Bei Kriegsbeginn waren posttraumatischer Stress, Angstzustände und Depressionen als Folge des Krieges die vorherrschenden Probleme, erläuterte Matvienko. Derzeit häuften sich die Anfragen zu Arbeitsplatzverlusten, finanzieller Instabilität und wirtschaftlicher Gefährdung.
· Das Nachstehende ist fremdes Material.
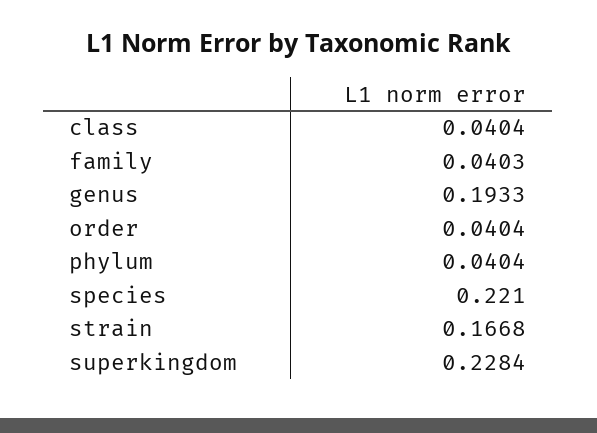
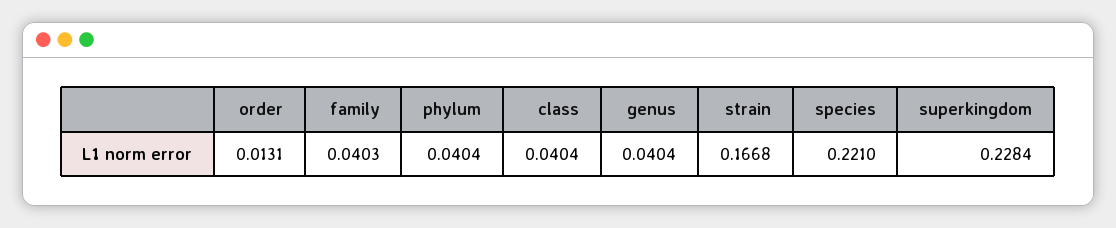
  {
    "class": 0.0404,
    "family": 0.0403,
-   "genus": 0.1933,
+   "genus": 0.0404,
-   "order": 0.0404,
+   "order": 0.0131,
    "phylum": 0.0404,
    "species": 0.221,
    "strain": 0.1668,
    "superkingdom": 0.2284
  }

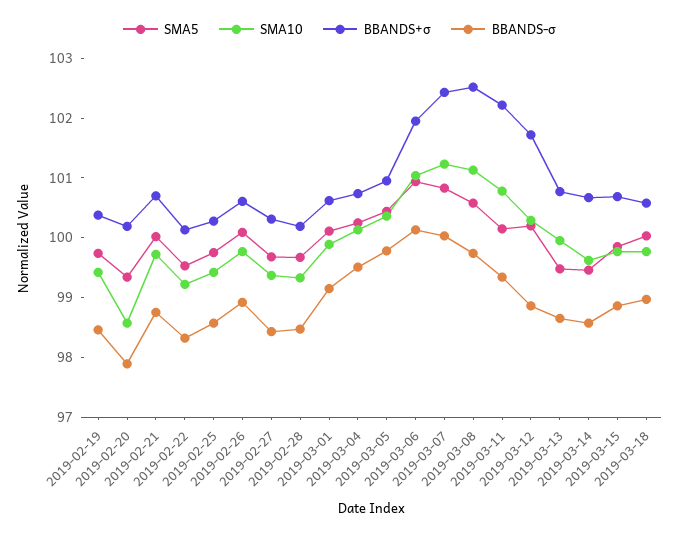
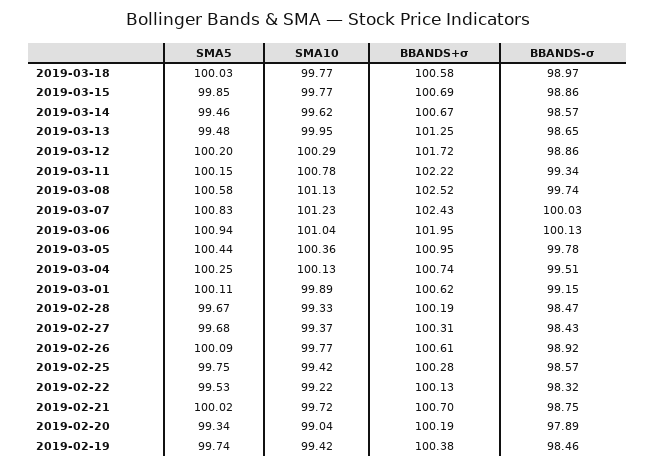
  {
    "SMA5": {
      "2019-02-19": 99.74,
      "2019-02-20": 99.34,
      "2019-02-21": 100.02,
      "2019-02-22": 99.53,
      "2019-02-25": 99.75,
      "2019-02-26": 100.09,
      "2019-02-27": 99.68,
      "2019-02-28": 99.67,
      "2019-03-01": 100.11,
      "2019-03-04": 100.25,
      "2019-03-05": 100.44,
      "2019-03-06": 100.94,
      "2019-03-07": 100.83,
      "2019-03-08": 100.58,
      "2019-03-11": 100.15,
      "2019-03-12": 100.2,
      "2019-03-13": 99.48,
      "2019-03-14": 99.46,
      "2019-03-15": 99.85,
      "2019-03-18": 100.03
    },
    "SMA10": {
      "2019-02-19": 99.42,
-     "2019-02-20": 98.6,
+     "2019-02-20": 99.04,
      "2019-02-21": 99.72,
      "2019-02-22": 99.22,
      "2019-02-25": 99.42,
      "2019-02-26": 99.77,
      "2019-02-27": 99.37,
      "2019-02-28": 99.33,
      "2019-03-01": 99.89,
      "2019-03-04": 100.13,
      "2019-03-05": 100.36,
      "2019-03-06": 101.04,
      "2019-03-07": 101.23,
      "2019-03-08": 101.13,
      "2019-03-11": 100.78,
      "2019-03-12": 100.29,
      "2019-03-13": 99.95,
      "2019-03-14": 99.62,
      "2019-03-15": 99.77,
      "2019-03-18": 99.77
    },
    "BBANDS+σ": {
      "2019-02-19": 100.38,
      "2019-02-20": 100.19,
      "2019-02-21": 100.7,
      "2019-02-22": 100.13,
      "2019-02-25": 100.28,
      "2019-02-26": 100.61,
      "2019-02-27": 100.31,
      "2019-02-28": 100.19,
      "2019-03-01": 100.62,
      "2019-03-04": 100.74,
      "2019-03-05": 100.95,
      "2019-03-06": 101.95,
      "2019-03-07": 102.43,
      "2019-03-08": 102.52,
      "2019-03-11": 102.22,
      "2019-03-12": 101.72,
-     "2019-03-13": 100.8,
+     "2019-03-13": 101.25,
      "2019-03-14": 100.67,
      "2019-03-15": 100.69,
      "2019-03-18": 100.58
    },
    "BBANDS-σ": {
      "2019-02-19": 98.46,
      "2019-02-20": 97.89,
      "2019-02-21": 98.75,
      "2019-02-22": 98.32,
      "2019-02-25": 98.57,
      "2019-02-26": 98.92,
      "2019-02-27": 98.43,
      "2019-02-28": 98.47,
      "2019-03-01": 99.15,
      "2019-03-04": 99.51,
      "2019-03-05": 99.78,
      "2019-03-06": 100.13,
      "2019-03-07": 100.03,
      "2019-03-08": 99.74,
      "2019-03-11": 99.34,
      "2019-03-12": 98.86,
      "2019-03-13": 98.65,
      "2019-03-14": 98.57,
      "2019-03-15": 98.86,
      "2019-03-18": 98.97
    }
  }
Der wachsende Bedarf an psychologischer Unterstützung in verschiedenen Bevölkerungsgruppen habe dazu geführt, dass der Schwerpunkt auf die Verbesserung der Sozialdienste gelegt werde.
Psychologischer Dienst steht allen Bevölkerungsgruppen offen
ADRA Ukraine biete psychologische Hilfe für alle Bevölkerungsgruppen an, die in dem von der Ukraine kontrollierten Gebiet leben, mit Ausnahme von aktiven Militärangehörigen. Um die psychologische Unterstützung in Anspruch zu nehmen, könnten die Betroffenen entweder die Hotline von ADRA anrufen oder eines der Schutzzentren des Hilfswerks aufsuchen.
Zum ausführlichen Interview mit Anna Matvienko (auf Englisch): https://www.adra.ua/en/adra-ukraine-psychologists-are-blessed-to-positively-impact-the-lives-of-those-in-need/.
ADRA Ukraine
Das Hilfswerk wurde von der Freikirche der Siebenten-Tags-Adventisten in der Ukraine gegründet und am 21. Februar 1993 vom Staat offiziell registriert. Es ist seitdem im Land tätig. Gegenwärtig arbeiten bei ADRA Ukraine mehr als 350 Menschen.